Directions. Within the entries below, every line containing "lines" is to be copied.

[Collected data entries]
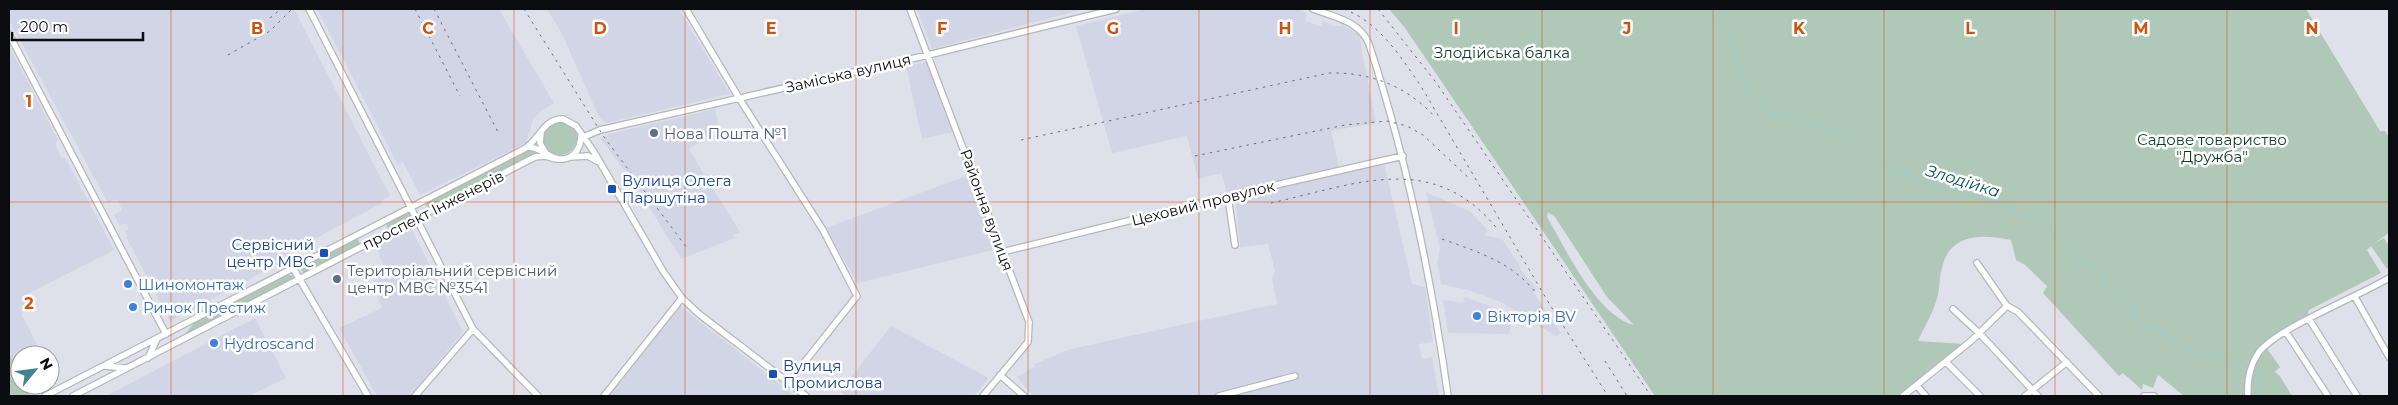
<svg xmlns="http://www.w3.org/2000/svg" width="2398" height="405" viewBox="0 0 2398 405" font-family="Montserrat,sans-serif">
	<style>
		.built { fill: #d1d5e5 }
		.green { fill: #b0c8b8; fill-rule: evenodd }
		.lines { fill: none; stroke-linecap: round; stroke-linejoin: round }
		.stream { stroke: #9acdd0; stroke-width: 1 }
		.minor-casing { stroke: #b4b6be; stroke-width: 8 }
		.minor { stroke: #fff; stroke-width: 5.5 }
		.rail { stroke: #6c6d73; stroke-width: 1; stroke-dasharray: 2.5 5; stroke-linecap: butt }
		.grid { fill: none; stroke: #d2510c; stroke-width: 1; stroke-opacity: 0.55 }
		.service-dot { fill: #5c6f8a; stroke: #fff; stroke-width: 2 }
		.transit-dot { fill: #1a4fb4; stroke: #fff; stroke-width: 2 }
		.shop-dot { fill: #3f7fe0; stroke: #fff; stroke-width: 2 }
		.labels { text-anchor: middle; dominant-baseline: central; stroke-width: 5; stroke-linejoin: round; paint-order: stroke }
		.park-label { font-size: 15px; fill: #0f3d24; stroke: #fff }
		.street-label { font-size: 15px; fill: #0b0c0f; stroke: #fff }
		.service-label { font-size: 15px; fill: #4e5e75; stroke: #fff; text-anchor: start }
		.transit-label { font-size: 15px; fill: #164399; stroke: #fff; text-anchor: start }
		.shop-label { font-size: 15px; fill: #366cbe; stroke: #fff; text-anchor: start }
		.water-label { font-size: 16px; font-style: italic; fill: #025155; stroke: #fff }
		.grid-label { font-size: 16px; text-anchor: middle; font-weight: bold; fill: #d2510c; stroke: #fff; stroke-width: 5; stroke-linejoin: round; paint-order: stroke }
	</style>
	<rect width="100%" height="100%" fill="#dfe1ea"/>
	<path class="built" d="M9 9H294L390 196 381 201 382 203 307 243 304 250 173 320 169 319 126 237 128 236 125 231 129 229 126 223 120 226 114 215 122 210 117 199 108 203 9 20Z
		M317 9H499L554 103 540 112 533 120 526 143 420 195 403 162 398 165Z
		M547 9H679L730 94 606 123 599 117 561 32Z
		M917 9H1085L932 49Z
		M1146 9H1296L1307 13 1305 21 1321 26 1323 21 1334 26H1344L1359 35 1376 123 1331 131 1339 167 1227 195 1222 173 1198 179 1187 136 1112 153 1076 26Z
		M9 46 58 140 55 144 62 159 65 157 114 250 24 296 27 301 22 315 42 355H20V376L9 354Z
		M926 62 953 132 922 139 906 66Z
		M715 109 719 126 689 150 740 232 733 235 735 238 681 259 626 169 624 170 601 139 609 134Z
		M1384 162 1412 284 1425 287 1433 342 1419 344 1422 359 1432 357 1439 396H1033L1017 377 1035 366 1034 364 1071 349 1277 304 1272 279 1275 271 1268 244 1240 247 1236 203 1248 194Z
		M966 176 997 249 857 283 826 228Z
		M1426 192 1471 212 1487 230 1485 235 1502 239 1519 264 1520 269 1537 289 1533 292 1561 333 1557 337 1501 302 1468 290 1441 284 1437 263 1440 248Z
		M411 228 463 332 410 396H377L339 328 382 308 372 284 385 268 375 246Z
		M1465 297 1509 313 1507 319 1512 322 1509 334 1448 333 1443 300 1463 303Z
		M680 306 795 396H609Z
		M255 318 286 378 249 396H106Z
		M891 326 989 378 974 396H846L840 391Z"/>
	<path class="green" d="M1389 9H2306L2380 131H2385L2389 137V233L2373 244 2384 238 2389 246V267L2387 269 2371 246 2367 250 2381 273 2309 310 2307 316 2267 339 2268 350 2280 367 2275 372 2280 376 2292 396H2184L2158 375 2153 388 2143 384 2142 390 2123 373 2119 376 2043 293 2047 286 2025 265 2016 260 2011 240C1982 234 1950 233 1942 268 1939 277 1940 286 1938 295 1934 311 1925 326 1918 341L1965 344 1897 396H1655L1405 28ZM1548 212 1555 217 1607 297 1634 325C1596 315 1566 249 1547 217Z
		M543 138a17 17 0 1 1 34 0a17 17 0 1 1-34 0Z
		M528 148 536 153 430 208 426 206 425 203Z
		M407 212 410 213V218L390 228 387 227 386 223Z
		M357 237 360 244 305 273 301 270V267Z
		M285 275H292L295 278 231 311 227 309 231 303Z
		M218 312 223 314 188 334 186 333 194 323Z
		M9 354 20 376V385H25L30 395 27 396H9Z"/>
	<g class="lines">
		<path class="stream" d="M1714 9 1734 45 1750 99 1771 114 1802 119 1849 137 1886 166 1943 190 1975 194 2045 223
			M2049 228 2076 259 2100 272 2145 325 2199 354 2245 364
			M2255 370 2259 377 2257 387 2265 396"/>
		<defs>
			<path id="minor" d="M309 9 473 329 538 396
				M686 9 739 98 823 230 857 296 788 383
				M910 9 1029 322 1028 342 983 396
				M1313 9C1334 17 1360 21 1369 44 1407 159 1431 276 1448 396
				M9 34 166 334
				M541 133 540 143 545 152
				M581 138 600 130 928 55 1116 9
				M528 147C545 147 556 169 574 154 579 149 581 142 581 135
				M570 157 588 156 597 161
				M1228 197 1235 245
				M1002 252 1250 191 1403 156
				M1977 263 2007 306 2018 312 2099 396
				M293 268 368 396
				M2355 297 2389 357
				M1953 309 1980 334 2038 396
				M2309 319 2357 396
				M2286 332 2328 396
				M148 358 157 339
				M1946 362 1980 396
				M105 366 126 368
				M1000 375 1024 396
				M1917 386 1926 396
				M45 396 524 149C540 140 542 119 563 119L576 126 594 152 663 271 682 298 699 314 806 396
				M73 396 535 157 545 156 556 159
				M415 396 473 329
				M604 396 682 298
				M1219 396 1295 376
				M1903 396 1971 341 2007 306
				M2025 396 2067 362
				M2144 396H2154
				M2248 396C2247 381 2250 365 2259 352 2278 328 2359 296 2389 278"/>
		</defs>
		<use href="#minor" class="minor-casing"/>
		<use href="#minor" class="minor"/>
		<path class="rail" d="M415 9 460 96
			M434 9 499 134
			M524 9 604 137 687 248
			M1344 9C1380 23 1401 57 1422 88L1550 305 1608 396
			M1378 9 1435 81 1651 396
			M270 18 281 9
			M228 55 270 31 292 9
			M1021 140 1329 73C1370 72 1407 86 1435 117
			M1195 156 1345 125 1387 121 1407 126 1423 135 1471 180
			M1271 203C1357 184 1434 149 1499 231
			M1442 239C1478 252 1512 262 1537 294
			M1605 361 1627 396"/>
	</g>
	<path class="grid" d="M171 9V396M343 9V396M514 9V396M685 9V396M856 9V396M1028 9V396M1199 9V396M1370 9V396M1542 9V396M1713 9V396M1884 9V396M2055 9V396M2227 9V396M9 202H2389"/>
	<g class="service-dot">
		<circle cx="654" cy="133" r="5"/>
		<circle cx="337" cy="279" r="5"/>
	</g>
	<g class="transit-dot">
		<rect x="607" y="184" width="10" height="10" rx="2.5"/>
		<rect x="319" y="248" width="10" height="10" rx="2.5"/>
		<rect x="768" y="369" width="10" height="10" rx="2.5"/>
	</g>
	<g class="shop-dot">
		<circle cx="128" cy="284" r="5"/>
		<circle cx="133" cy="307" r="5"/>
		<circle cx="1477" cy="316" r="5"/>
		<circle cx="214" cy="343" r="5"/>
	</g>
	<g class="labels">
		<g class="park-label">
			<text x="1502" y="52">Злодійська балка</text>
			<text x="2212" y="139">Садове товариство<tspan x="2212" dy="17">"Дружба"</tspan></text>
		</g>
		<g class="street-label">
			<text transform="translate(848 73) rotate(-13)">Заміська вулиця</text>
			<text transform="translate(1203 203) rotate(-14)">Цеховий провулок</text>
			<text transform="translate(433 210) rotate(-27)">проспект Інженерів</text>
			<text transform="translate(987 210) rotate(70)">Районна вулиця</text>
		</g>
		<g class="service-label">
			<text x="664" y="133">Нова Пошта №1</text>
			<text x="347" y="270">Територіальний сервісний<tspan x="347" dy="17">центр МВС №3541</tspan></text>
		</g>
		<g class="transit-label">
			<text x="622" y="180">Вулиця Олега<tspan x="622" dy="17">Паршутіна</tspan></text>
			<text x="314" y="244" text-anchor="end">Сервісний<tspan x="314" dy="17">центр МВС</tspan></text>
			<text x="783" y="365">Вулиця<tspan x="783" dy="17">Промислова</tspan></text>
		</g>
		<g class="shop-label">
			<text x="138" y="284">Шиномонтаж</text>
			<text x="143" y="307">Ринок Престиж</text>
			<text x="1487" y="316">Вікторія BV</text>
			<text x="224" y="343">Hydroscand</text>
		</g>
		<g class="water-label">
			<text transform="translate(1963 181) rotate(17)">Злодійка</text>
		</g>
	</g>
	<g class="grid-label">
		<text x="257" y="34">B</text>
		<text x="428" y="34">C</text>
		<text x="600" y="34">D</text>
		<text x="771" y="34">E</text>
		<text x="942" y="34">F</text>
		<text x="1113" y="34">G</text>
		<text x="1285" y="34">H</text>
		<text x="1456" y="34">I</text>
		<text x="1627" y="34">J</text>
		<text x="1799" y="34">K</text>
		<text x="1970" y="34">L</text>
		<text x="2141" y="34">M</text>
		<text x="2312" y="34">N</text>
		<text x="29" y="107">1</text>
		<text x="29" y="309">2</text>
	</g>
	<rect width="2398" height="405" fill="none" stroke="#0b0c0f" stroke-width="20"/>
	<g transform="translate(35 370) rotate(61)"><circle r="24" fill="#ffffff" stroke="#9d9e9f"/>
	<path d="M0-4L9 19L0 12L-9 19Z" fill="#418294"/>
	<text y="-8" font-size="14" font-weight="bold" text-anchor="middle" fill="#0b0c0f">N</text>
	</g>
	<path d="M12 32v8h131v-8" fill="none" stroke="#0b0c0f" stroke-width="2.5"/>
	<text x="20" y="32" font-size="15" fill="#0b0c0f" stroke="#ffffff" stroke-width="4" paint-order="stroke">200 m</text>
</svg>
* * *
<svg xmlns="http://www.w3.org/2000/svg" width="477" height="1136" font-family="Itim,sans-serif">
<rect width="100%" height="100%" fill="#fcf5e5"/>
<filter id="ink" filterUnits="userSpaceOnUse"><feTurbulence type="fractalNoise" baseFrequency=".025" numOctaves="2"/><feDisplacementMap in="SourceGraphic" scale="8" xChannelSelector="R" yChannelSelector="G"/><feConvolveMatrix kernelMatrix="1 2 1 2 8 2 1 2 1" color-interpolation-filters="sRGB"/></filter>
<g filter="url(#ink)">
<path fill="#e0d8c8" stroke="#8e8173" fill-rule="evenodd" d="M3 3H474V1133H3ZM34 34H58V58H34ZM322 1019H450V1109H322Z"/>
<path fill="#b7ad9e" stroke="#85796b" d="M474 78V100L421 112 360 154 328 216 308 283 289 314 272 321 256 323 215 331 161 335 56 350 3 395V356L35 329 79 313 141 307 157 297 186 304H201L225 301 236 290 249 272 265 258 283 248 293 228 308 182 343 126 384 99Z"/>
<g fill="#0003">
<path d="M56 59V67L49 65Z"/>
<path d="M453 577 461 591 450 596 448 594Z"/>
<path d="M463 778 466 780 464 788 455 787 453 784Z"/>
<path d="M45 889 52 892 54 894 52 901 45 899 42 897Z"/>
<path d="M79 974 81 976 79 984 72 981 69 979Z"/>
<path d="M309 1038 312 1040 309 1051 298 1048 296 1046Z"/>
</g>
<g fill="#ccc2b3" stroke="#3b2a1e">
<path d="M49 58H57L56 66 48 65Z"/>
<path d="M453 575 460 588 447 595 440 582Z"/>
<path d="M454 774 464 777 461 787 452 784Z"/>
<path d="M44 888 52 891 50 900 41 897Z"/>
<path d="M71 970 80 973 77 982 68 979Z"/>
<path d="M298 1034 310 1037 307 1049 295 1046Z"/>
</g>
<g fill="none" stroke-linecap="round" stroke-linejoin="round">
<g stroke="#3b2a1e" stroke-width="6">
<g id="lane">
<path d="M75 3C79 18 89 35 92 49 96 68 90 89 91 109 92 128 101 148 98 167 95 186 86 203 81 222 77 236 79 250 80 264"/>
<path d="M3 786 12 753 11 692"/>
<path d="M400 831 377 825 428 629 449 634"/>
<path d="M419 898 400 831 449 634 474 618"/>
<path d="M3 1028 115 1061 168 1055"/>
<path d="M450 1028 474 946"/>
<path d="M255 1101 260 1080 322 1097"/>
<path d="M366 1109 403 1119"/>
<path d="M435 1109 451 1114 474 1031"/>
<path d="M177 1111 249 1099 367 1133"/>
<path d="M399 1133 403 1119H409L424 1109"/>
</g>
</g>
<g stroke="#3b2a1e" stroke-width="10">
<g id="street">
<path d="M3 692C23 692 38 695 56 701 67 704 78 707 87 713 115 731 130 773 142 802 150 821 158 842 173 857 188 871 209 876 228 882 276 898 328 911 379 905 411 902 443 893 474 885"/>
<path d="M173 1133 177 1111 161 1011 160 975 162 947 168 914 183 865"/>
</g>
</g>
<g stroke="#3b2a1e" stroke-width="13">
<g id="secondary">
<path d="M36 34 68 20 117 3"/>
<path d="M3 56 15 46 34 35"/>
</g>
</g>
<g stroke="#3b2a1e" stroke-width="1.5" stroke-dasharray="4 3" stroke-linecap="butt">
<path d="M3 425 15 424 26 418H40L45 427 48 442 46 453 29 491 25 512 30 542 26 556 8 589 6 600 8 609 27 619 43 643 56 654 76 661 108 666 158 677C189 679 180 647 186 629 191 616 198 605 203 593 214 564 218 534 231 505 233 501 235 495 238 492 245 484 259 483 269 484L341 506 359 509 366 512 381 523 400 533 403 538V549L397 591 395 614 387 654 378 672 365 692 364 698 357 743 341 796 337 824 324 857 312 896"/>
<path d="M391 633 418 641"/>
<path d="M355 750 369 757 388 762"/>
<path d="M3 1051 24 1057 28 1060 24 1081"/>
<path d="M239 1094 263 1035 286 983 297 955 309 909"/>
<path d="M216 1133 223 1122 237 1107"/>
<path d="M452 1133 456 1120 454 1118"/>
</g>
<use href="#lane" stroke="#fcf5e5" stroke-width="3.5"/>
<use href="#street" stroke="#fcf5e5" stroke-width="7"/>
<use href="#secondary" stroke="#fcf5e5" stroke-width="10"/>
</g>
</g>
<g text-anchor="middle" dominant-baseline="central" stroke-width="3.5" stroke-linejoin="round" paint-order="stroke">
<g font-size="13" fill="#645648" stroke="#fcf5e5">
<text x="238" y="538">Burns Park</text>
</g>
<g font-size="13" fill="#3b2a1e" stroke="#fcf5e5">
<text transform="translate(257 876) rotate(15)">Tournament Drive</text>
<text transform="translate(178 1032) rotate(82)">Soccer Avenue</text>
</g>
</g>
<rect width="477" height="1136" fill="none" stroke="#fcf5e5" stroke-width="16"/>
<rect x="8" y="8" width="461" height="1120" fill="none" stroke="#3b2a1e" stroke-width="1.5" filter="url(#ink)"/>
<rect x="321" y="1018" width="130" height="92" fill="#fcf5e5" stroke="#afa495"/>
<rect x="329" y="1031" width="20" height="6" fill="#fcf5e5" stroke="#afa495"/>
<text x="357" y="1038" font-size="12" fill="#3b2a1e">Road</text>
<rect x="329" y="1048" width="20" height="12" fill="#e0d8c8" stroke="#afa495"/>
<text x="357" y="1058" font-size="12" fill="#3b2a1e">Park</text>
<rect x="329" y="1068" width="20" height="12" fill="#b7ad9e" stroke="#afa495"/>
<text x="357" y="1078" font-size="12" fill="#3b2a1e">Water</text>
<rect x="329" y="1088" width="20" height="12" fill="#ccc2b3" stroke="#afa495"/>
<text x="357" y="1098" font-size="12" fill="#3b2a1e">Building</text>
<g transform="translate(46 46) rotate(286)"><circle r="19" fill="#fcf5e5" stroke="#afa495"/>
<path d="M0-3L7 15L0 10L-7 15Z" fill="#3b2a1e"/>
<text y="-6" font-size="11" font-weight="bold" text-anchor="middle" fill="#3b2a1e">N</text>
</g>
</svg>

Your solution.
		.lines { fill: none; stroke-linecap: round; stroke-linejoin: round }
	<g class="lines">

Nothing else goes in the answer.